From the systems picked by industry partners, as of writing these instructions, the following systems have ligands in multiple protonation states:

* Merck set: EG5, TNKS2
* MCS docking set: HNE
* Charge annihilation set: JNK1, EGFR, DLK, JAK1, TYK2, ITK, CDK2

If you picked one of these systems, please reach out to us with any questions regarding the protonation state assignment!
 

**3. Multiple stereo isomers**

For ligands where multiple stereo isomers where included in the ligand network,
the table of FEP+ ligand predictions reports results from both stereo isomers.
In this case we will keep the stereo isomer with the more negative calculated binding free energy and remove the other stereo isomer from the ``ligands.sdf`` file.

*Example: MUP-1 (fragments dataset)*

* Opening the `Table of ligands predictions <https://github.com/schrodinger/public_binding_free_energy_benchmark/blob/main/21_4_results/ligand_predictions/fragments/frag_mup1_out.csv>`_
* For ligand ``SBT`` there are results from two stereo isomers, ``SBT_R`` and ``SBT_S``
* The calculated binding free energy of ligand ``SBT_S`` is more negative than for ligand ``SBT_R`` (-9.14 vs. -8.77 kcal/mol)
* In this case we would remove ligand ``SBT_R`` from the ``ligands.sdf`` file

.. _input prep maestro:

Input preparation using Maestro
===============================

If you are preparing the input files using Maestro, the following steps can be carried out to prepare the protein, cofactor, and ligand files:

* Read in original inputs (protein and ligands)
* Duplicate the inputs (to have a reference)
* If multiple ligand conformations or protonation states, extract preferred ligand input
* Extract all cofactors into a single maestro entry
* Check the sequence to see if it contains any non-natural amino acids, mutate back if present
* Check all caps to see if any need to be charged or not.
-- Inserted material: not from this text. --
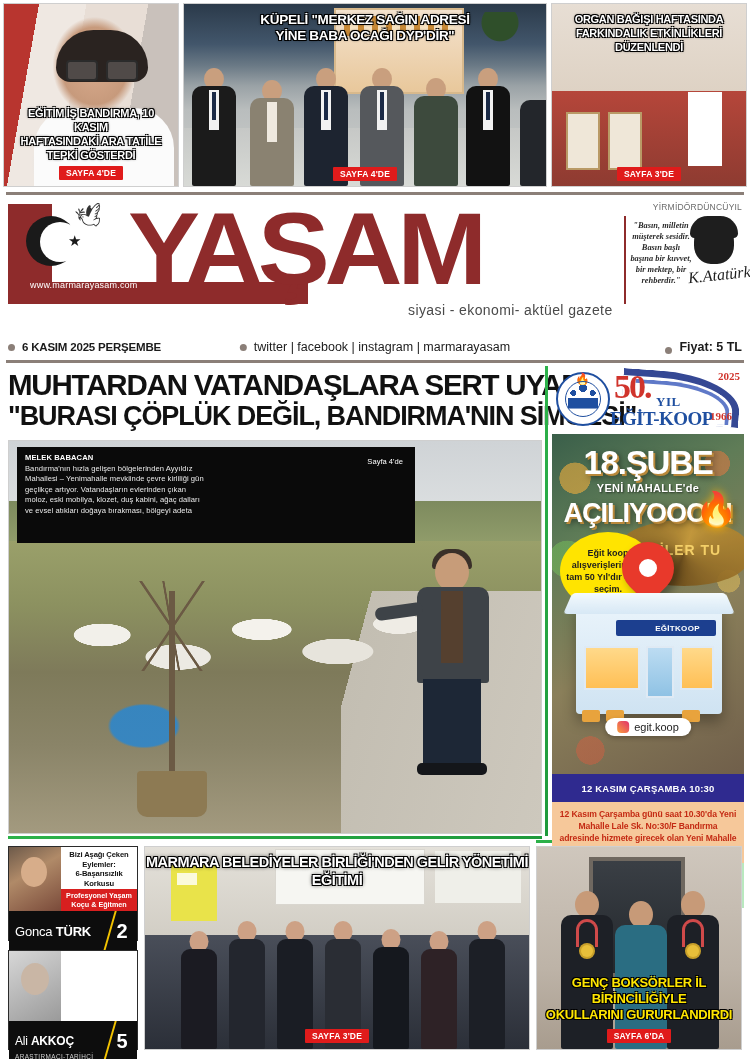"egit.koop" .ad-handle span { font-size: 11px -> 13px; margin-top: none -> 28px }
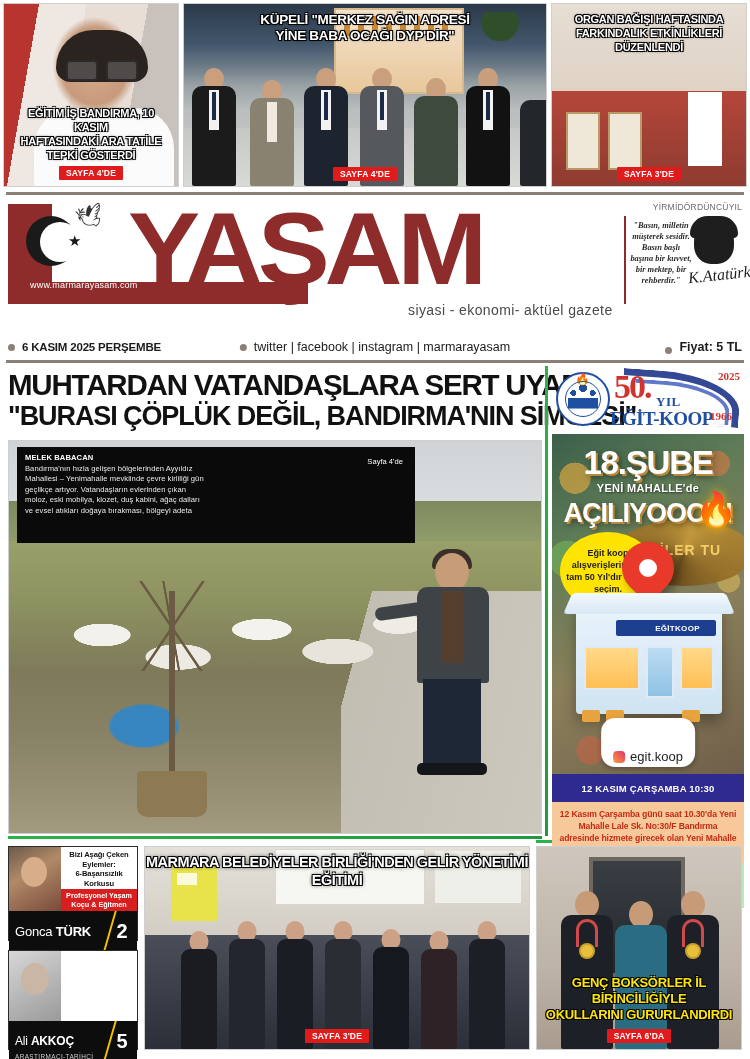"Gonca TÜRK" .cb-name { height: 40px -> 20px }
Leave residue if charged
* Open the Protein preparation wizard, if caps are needed
* Run only step 3 - "Preprocess". The only three options activated are:
   * Cap termini
   * Convert selomethionines to methionines
   * Include peptides when capping termini
   * Note: Not changing protonation states!
* If applicable, convert waters SPC to HOH
   * Highlight all waters
   * Builder > Other Edits > Change Atom Properties > Property: Residue/Chain Name
   * Residue name "HOH"
* Change the cap names if not ACE, NME:
   * Highlight all Cterm caps
   * Builder > Other Edits > Change Atom Properties > Property: Residue/Chain Name
   * Residue name "NME"
* Export outputs, named "ligand.sdf", "protein.pdb" and optionally "cofactors.sdf"
* Run input through validation script

Submitting prepared input files
===============================

All prepared inputs should be submitted to the OpenFE Public Benchmark github repository, more specifically to the
`prepared_structures <https://github.com/OpenFreeEnergy/IndustryBenchmarks2024/tree/main/industry_benchmarks/inputs/prepared_structures>`_ subfolder.
This should be done via Pull Request, with a folder for each prepared system including the protein PDB, ligand SDF, and if available cofactor SDF file.
A short bullet point summary of any remediation steps, including any software used, should also be included as a markdown file.
Further details can be found in the :ref:`contributing-inputs` page.

If necessary, you may email the OpenFE team with this information and the Pull Request will be opened on your behalf.

Once the Pull Request is opened, the OpenFE team will carry out a minimal review of the contents, including a short validation that the alchemical transformations will work. If all checks pass, the Pull Request will be merged and you should be ready to start the next step in the benchmarking process (setting up the alchemical network).